Lee Drutman, a political scientist, argues in The Atlantic that America has become the rigid two-party system its founders feared.
The authors of America’s Constitution wanted to make it impossible for a partisan majority to ever unite and take control of the government, which it could then use to oppress the minority.
The fragile consent of the governed would break down, and violence and authoritarianism would follow. This was how previous republics had fallen into civil wars and the Framers were intent on learning from history, not repeating its mistakes.
They separated powers across competing institutions to prevent any one faction from dominating others. But they did not plan for the emergence of political parties, let alone just two parties.
For most of America’s history, Drutman argues, the system still worked because the parties weren’t homogenous or very ideological. Bargaining and coalition-building took place within the two parties as well as between them.

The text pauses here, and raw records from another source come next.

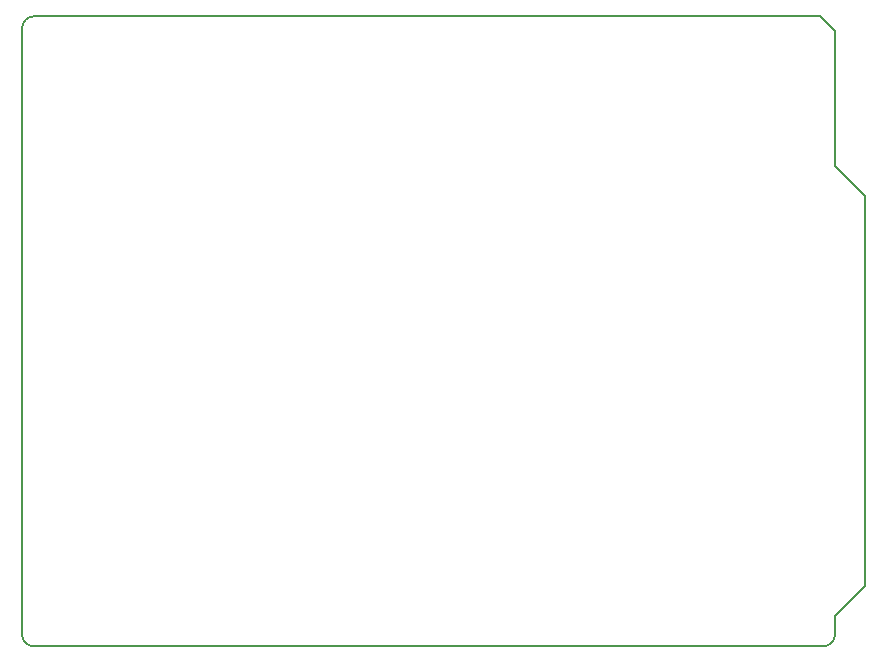
<source format=gbr>
G04 #@! TF.FileFunction,Profile,NP*
%FSLAX46Y46*%
G04 Gerber Fmt 4.6, Leading zero omitted, Abs format (unit mm)*
G04 Created by KiCad (PCBNEW 4.0.7) date 2017 October 09, Monday 22:10:02*
%MOMM*%
%LPD*%
G01*
G04 APERTURE LIST*
%ADD10C,0.100000*%
%ADD11C,0.150000*%
G04 APERTURE END LIST*
D10*
D11*
X148082000Y-91440000D02*
X150876000Y-91440000D01*
X148082000Y-38100000D02*
X150876000Y-38100000D01*
X150876000Y-38100000D02*
X214630000Y-38100000D01*
X215900000Y-90424000D02*
X215900000Y-88900000D01*
X150876000Y-91440000D02*
X214884000Y-91440000D01*
X147066000Y-39116000D02*
X147066000Y-90424000D01*
X214884000Y-91440000D02*
G75*
G03X215900000Y-90424000I0J1016000D01*
G01*
X147066000Y-90424000D02*
G75*
G03X148082000Y-91440000I1016000J0D01*
G01*
X148082000Y-38100000D02*
G75*
G03X147066000Y-39116000I0J-1016000D01*
G01*
X215900000Y-39370000D02*
X215900000Y-50800000D01*
X218440000Y-86360000D02*
X215900000Y-88900000D01*
X218440000Y-69342000D02*
X218440000Y-86360000D01*
X218440000Y-53340000D02*
X218440000Y-69342000D01*
X215900000Y-50800000D02*
X218440000Y-53340000D01*
X214630000Y-38100000D02*
X215900000Y-39370000D01*
M02*

</source>
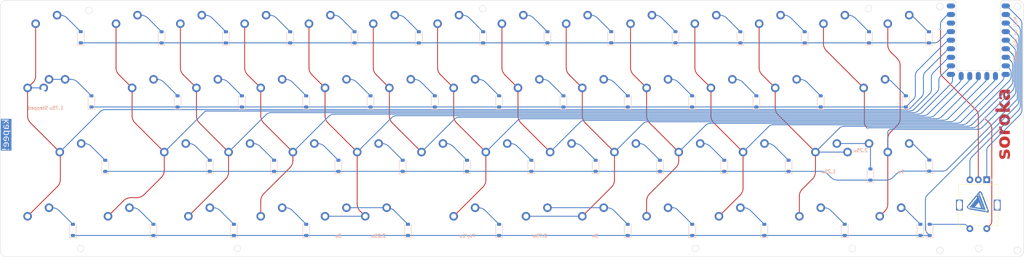
<source format=kicad_pcb>
(kicad_pcb (version 20221018) (generator pcbnew)

  (general
    (thickness 1.6)
  )

  (paper "A3")
  (layers
    (0 "F.Cu" signal)
    (31 "B.Cu" signal)
    (32 "B.Adhes" user "B.Adhesive")
    (33 "F.Adhes" user "F.Adhesive")
    (34 "B.Paste" user)
    (35 "F.Paste" user)
    (36 "B.SilkS" user "B.Silkscreen")
    (37 "F.SilkS" user "F.Silkscreen")
    (38 "B.Mask" user)
    (39 "F.Mask" user)
    (40 "Dwgs.User" user "User.Drawings")
    (41 "Cmts.User" user "User.Comments")
    (42 "Eco1.User" user "User.Eco1")
    (43 "Eco2.User" user "User.Eco2")
    (44 "Edge.Cuts" user)
    (45 "Margin" user)
    (46 "B.CrtYd" user "B.Courtyard")
    (47 "F.CrtYd" user "F.Courtyard")
    (48 "B.Fab" user)
    (49 "F.Fab" user)
    (50 "User.1" user)
    (51 "User.2" user)
    (52 "User.3" user)
    (53 "User.4" user)
    (54 "User.5" user)
    (55 "User.6" user)
    (56 "User.7" user)
    (57 "User.8" user)
    (58 "User.9" user)
  )

  (setup
    (stackup
      (layer "F.SilkS" (type "Top Silk Screen"))
      (layer "F.Paste" (type "Top Solder Paste"))
      (layer "F.Mask" (type "Top Solder Mask") (thickness 0.01))
      (layer "F.Cu" (type "copper") (thickness 0.035))
      (layer "dielectric 1" (type "core") (thickness 1.51) (material "FR4") (epsilon_r 4.5) (loss_tangent 0.02))
      (layer "B.Cu" (type "copper") (thickness 0.035))
      (layer "B.Mask" (type "Bottom Solder Mask") (thickness 0.01))
      (layer "B.Paste" (type "Bottom Solder Paste"))
      (layer "B.SilkS" (type "Bottom Silk Screen"))
      (copper_finish "None")
      (dielectric_constraints no)
    )
    (pad_to_mask_clearance 0)
    (aux_axis_origin 75.08875 0)
    (grid_origin 75.08875 60.80125)
    (pcbplotparams
      (layerselection 0x00010fc_ffffffff)
      (plot_on_all_layers_selection 0x0000000_00000000)
      (disableapertmacros false)
      (usegerberextensions false)
      (usegerberattributes true)
      (usegerberadvancedattributes true)
      (creategerberjobfile true)
      (dashed_line_dash_ratio 12.000000)
      (dashed_line_gap_ratio 3.000000)
      (svgprecision 4)
      (plotframeref false)
      (viasonmask false)
      (mode 1)
      (useauxorigin false)
      (hpglpennumber 1)
      (hpglpenspeed 20)
      (hpglpendiameter 15.000000)
      (dxfpolygonmode true)
      (dxfimperialunits true)
      (dxfusepcbnewfont true)
      (psnegative false)
      (psa4output false)
      (plotreference true)
      (plotvalue true)
      (plotinvisibletext false)
      (sketchpadsonfab false)
      (subtractmaskfromsilk false)
      (outputformat 1)
      (mirror false)
      (drillshape 0)
      (scaleselection 1)
      (outputdirectory "")
    )
  )

  (net 0 "")
  (net 1 "ROW0")
  (net 2 "Net-(D1-A)")
  (net 3 "Net-(D2-A)")
  (net 4 "Net-(D3-A)")
  (net 5 "Net-(D4-A)")
  (net 6 "Net-(D5-A)")
  (net 7 "Net-(D6-A)")
  (net 8 "Net-(D7-A)")
  (net 9 "Net-(D8-A)")
  (net 10 "Net-(D9-A)")
  (net 11 "Net-(D10-A)")
  (net 12 "Net-(D11-A)")
  (net 13 "Net-(D12-A)")
  (net 14 "Net-(D13-A)")
  (net 15 "Net-(D14-A)")
  (net 16 "ROW1")
  (net 17 "Net-(D15-A)")
  (net 18 "Net-(D16-A)")
  (net 19 "Net-(D17-A)")
  (net 20 "Net-(D18-A)")
  (net 21 "Net-(D19-A)")
  (net 22 "Net-(D20-A)")
  (net 23 "Net-(D21-A)")
  (net 24 "Net-(D22-A)")
  (net 25 "Net-(D23-A)")
  (net 26 "Net-(D24-A)")
  (net 27 "Net-(D25-A)")
  (net 28 "Net-(D26-A)")
  (net 29 "Net-(D27-A)")
  (net 30 "ROW2")
  (net 31 "Net-(D28-A)")
  (net 32 "Net-(D29-A)")
  (net 33 "Net-(D30-A)")
  (net 34 "Net-(D31-A)")
  (net 35 "Net-(D32-A)")
  (net 36 "Net-(D33-A)")
  (net 37 "Net-(D34-A)")
  (net 38 "Net-(D35-A)")
  (net 39 "Net-(D36-A)")
  (net 40 "Net-(D37-A)")
  (net 41 "Net-(D38-A)")
  (net 42 "Net-(D39-A)")
  (net 43 "Net-(D41-A)")
  (net 44 "ROW3")
  (net 45 "Net-(D42-A)")
  (net 46 "Net-(D43-A)")
  (net 47 "Net-(D44-A)")
  (net 48 "Net-(D45-A)")
  (net 49 "Net-(D46-A)")
  (net 50 "Net-(D47-A)")
  (net 51 "Net-(D48-A)")
  (net 52 "Net-(D49-A)")
  (net 53 "Net-(D50-A)")
  (net 54 "Net-(D51-A)")
  (net 55 "Net-(D52-A)")
  (net 56 "unconnected-(U1-Pad5v)")
  (net 57 "Net-(D40-A)")
  (net 58 "ENC_CCW")
  (net 59 "ENC_CW")
  (net 60 "GND")
  (net 61 "COL0")
  (net 62 "COL1")
  (net 63 "COL2")
  (net 64 "COL3")
  (net 65 "COL4")
  (net 66 "COL5")
  (net 67 "COL6")
  (net 68 "COL7")
  (net 69 "COL8")
  (net 70 "COL9")
  (net 71 "COL10")
  (net 72 "COL11")
  (net 73 "COL13")
  (net 74 "COL12")

  (footprint "JST-SH-Connectors-master:MX125" (layer "F.Cu") (at 86.995 89.37625))

  (footprint "JST-SH-Connectors-master:MX100" (layer "F.Cu") (at 308.45125 89.37625))

  (footprint "JST-SH-Connectors-master:MX100" (layer "F.Cu") (at 227.48875 70.32625))

  (footprint "JST-SH-Connectors-master:MX100" (layer "F.Cu") (at 222.72625 108.42625))

  (footprint "JST-SH-Connectors-master:MX100" (layer "F.Cu") (at 279.87625 108.42625))

  (footprint "JST-SH-Connectors-master:MX100" (layer "F.Cu") (at 194.15125 89.37625))

  (footprint "JST-SH-Connectors-master:MX100" (layer "F.Cu") (at 189.38875 70.32625))

  (footprint "JST-SH-Connectors-master:MX100" (layer "F.Cu") (at 303.68875 70.32625))

  (footprint "JST-SH-Connectors-master:MX100" (layer "F.Cu") (at 260.82625 108.42625))

  (footprint "JST-SH-Connectors-master:MX225R" (layer "F.Cu") (at 187.0075 127.47625))

  (footprint "JST-SH-Connectors-master:MX300R" (layer "F.Cu") (at 175.10125 127.47625))

  (footprint "JST-SH-Connectors-master:MX100" (layer "F.Cu") (at 270.35125 89.37625))

  (footprint "JST-SH-Connectors-master:MX175" (layer "F.Cu") (at 334.645 89.37625))

  (footprint "JST-SH-Connectors-master:MX100" (layer "F.Cu") (at 208.43875 70.32625))

  (footprint "JST-SH-Connectors-master:MX100" (layer "F.Cu") (at 246.53875 70.32625))

  (footprint "JST-SH-Connectors-master:MX125" (layer "F.Cu") (at 320.3575 108.42625))

  (footprint "JST-SH-Connectors-master:MX100" (layer "F.Cu") (at 184.62625 108.42625))

  (footprint "JST-SH-Connectors-master:MX100" (layer "F.Cu") (at 146.52625 108.42625))

  (footprint "JST-SH-Connectors-master:RotaryEncoder_Alps_EC11E-Switch_Vertical_H20mm" (layer "F.Cu") (at 367.29875 114.10625 -90))

  (footprint "JST-SH-Connectors-master:MX100" (layer "F.Cu") (at 117.95125 89.37625))

  (footprint "JST-SH-Connectors-master:MX100" (layer "F.Cu") (at 127.47625 108.42625))

  (footprint "JST-SH-Connectors-master:MX100" (layer "F.Cu") (at 251.30125 89.37625))

  (footprint "JST-SH-Connectors-master:MX100" (layer "F.Cu") (at 156.05125 127.47625))

  (footprint "JST-SH-Connectors-master:MX100" (layer "F.Cu") (at 341.78875 70.32625))

  (footprint "JST-SH-Connectors-master:MX100" (layer "F.Cu") (at 232.25125 89.37625))

  (footprint "JST-SH-Connectors-master:MX125" (layer "F.Cu") (at 315.595 127.47625))

  (footprint "JST-SH-Connectors-master:MX100" (layer "F.Cu") (at 156.05125 89.37625))

  (footprint "JST-SH-Connectors-master:MX100" (layer "F.Cu") (at 137.00125 89.37625))

  (footprint "JST-SH-Connectors-master:MX225" (layer "F.Cu") (at 329.8825 108.42625))

  (footprint "JST-SH-Connectors-master:MX100" (layer "F.Cu") (at 170.33875 70.32625))

  (footprint "JST-SH-Connectors-master:MX100" (layer "F.Cu") (at 113.18875 70.32625))

  (footprint "JST-SH-Connectors-master:MX100" (layer "F.Cu") (at 165.57625 108.42625))

  (footprint "JST-SH-Connectors-master:MX100" (layer "F.Cu") (at 175.10125 89.37625))

  (footprint "JST-SH-Connectors-master:MX300R" (layer "F.Cu") (at 251.30125 127.47625))

  (footprint "JST-SH-Connectors-master:MX100" (layer "F.Cu") (at 270.35125 127.47625))

  (footprint "JST-SH-Connectors-master:MX225" (layer "F.Cu") (at 96.52 108.42625))

  (footprint "JST-SH-Connectors-master:MX125" (layer "F.Cu")
    (tstamp b8ad6123-3854-43b9-9313-72cc5739d99b)
    (at 291.7825 127.47625)
    (property "Sheetfile" "soroka.kicad_sch")
    (property "Sheetname" "")
    (path "/d7a1d0e3-b93d-490d-b031-86ccdd8b36f9")
    (attr through_hole)
    (fp_text reference "SW51" (at -11.25 6.5) (layer "Dwgs.User") hide
        (effects (font (size 1 1) (thickness 0.2)) (justify right))
      (tstamp 36a87274-52ac-4ad5-ac9a-5665f9049d8c)
    )
    (fp_text value "MX125" (at -11.25 8.5) (layer "Dwgs.User")
        (effects (font (size 1 1) (thickness 0.2)) (justify right))
      (tstamp ec537214-0489-485b-897d-ef669bff2b2d)
    )
    (fp_line (start -11.90625 -9.525) (end -11.90625 9.525)
      (stroke (width 0.1) (type solid)) (layer "Dwgs.User") (tstamp f1b937ac-9e23-4f5f-ae4a-de1bca694007))
    (fp_line (start 0 4.58) (end 0 5.58)
      (stroke (width 0.1) (type solid)) (layer "Dwgs.User") (tstamp 6550fcc6-dbf6-4e90-b2e5-d87e32005351))
    (fp_line (start 0.5 5.08) (end -0.5 5.08)
      (stroke (width 0.1) (type solid)) (layer "Dwgs.User") (tstamp a2e0ff0a-643f-4cdd-8f93-35abe616dbd1))
    (fp_line (start 11.90625 -9.525) (end -11.90625 -9.525)
      (stroke (width 0.1) (type solid)) (layer "Dwgs.User") (tstamp 84ffc6b5-3fa7-4179-84bc-1ce038c8de5b))
    (fp_line (start 11.90625 -9.525) (end 11.90625 9.525)
      (stroke (width 0.1) (type solid)) (layer "Dwgs.User") (tstamp b38bdfbd-cc0f-4968-af4e-11901b46f596))
    (fp_line (start 11.90625 9.525) (end -11.90625 9.525)
      (stroke (width 0.1) (type solid)) (layer "Dwgs.User") (tstamp 47a373b1-1a4a-4a8c-bf95-f00d372834db))
    (fp_line (start -7 6.5) (end -7 -6.5)
      (stroke (width 0.1) (type solid)) (layer "Eco1.User") (tstamp c8f622dc-7065-4b5a-a18d-7121a4c7530c))
    (fp_line (start -6.5 -7) (end 6.5 -7)
      (stroke (width 0.1) (type solid)) (layer "Eco1.User") (tstamp e5f17a15-eb1f-4d7b-9e64-ed5324b1bc40))
    (fp_line (start 6.5 7) (end -6.5 7)
      (stroke (width 0.1) (type solid)) (layer "Eco1.User") (tstamp f8ada84b-6b3e-4512-a680-4ea7844c10ae))
    (fp_line (start 7 -6.5) (end 7 6.5)
      (stroke (width 0.1) (type solid)) (layer "Eco1.User") (tstamp c9968a14-f3e7-4b13-9674-475d2e9218e7))
    (fp_arc (start -7 -6.5) (mid -6.853553 -6.853553) (end -6.5 -7)
      (stroke (width 0.1) (type solid)) (layer "Eco1.User") (tstamp d192762f-9e25-45ed-985c-be266e79beaa))
    (fp_arc (start -6.5 7) (mid -6.853553 6.853553) (end -7 6.5)
      (stroke (width 0.1) (type solid)) (layer "Eco1.User") (tstamp 30eaa1e3-c458-430e-ad83-297eed5311d3))
    (fp_arc (start 6.5 -7) (mid 6.853553 -6.853553) (end 7 -6.5)
      (stroke (width 0.1) (type solid)) (layer "Eco1.User") (tstamp 18f4b65c-3264-4769-ab9b-a36ed6e20ec0))
    (fp_arc (start 7 6.5) (mid 6.853553 6.853553) (end 6.5 7)
      (stroke (width 0.1) (type solid)) (layer "Eco1.User") (tstamp 3a940aae-66e5-4213-aec1-e545f5f9b60b))
    (fp_line (start -6.8 6.8) (end -6.8 -6.8)
      (stroke (width 0.1) (type solid)) (layer "F.CrtYd") (tstamp 27ff67f2-4054-45fb-91a1-0c8c8b1a835b))
    (fp_line (start 6.8 -6.8) (end -6.8 -6.8)
      (stroke (width 0.1) (type solid)) (la
... [757757 chars truncated]
</source>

The parties operated as loose, big-tent coalitions of state and local parties, which made it hard to agree on much at a national level.
Into the late twentieth century, there were liberal Democrats and conservative Republicans alongside liberal Republicans and conservative Democrats. America had something of a four-party system.
Three things changed that:
- The nationalization of politics, aided by mass media and later the Internet.
- The sorting of urban college graduates and ethnic and sexual minorities in the Democratic Party and exurban and mostly white voters in the Republican Party.
- Elections being decided by ever smaller margins.
As a consequence, primaries, not general elections, now often determine who wins in a congressional district or state and both parties seek an elusive permanent majority rather than compromise.
This breaks the system of separation of powers and checks and balances the Founders created:
Under unified government, congressional co-partisans have no incentive to check the president; their electoral success is tied to his success and popularity. Under divided government, congressional opposition partisans have no incentive to work with the president; their electoral success is tied to his failure and unpopularity. This is not a system of bargaining and compromise, but one of capitulation and stonewalling.
In the absence of a functional Congress, the presidency has become more and more powerful. More and more decisions that should be made by politicians are delegated to the courts, which have become politicized as a result.
Drutman’s solution is the same as mine: switch to a multiparty system.
He points out that nothing in the Constitution requires a two-party system. Nothing requires the country to hold winner-takes-all elections. States can decide their own rules and Congress has the power to intervene; a power it has used in the past to enforce the very plurality-winner single-member districts that keep the duopoly in place and ensure that most elections are uncompetitive.
If the country wanted to, it could move to a system of proportional representation for the very next congressional election. All it would take is an act of Congress. States could also act on their own.
Options include multi-member congressional districts, ranked-choice voting and French-style runoffs. All would allow third parties to thrive without playing spoiler and encourage politicians to appeal to the center rather than to the extreme wings of their parties.
Taking judicial appointments out of the hands of politicians (in most other democracies, judges appoint their own) could help depoliticize the judiciary and take the sting out of the culture war the two-party system sustains.
Shifting power to more populous states would help shrink the rural-urban divide — another cleavage of the culture war — and reintroduce political competition in coastal cities.
Changing the composition of the Senate would probably be the last, and certainly not the first, step in such a transition, but this would be another argument for multi-member congressional districts, which do not require constitutional reform.
If the Electoral College, which currently gives an unfair advantage to sparsely populated states, cannot be abolished, it could be expanded to more accurately reflect where Americans live. There is no constitutional limit on its size.
Drutman knows multiparty democracy isn’t perfect either.
But it is far superior in supporting the diversity, bargaining and compromise that the Framers … designed America’s institutions around, and which they saw as essential to the fragile experiment of self-government.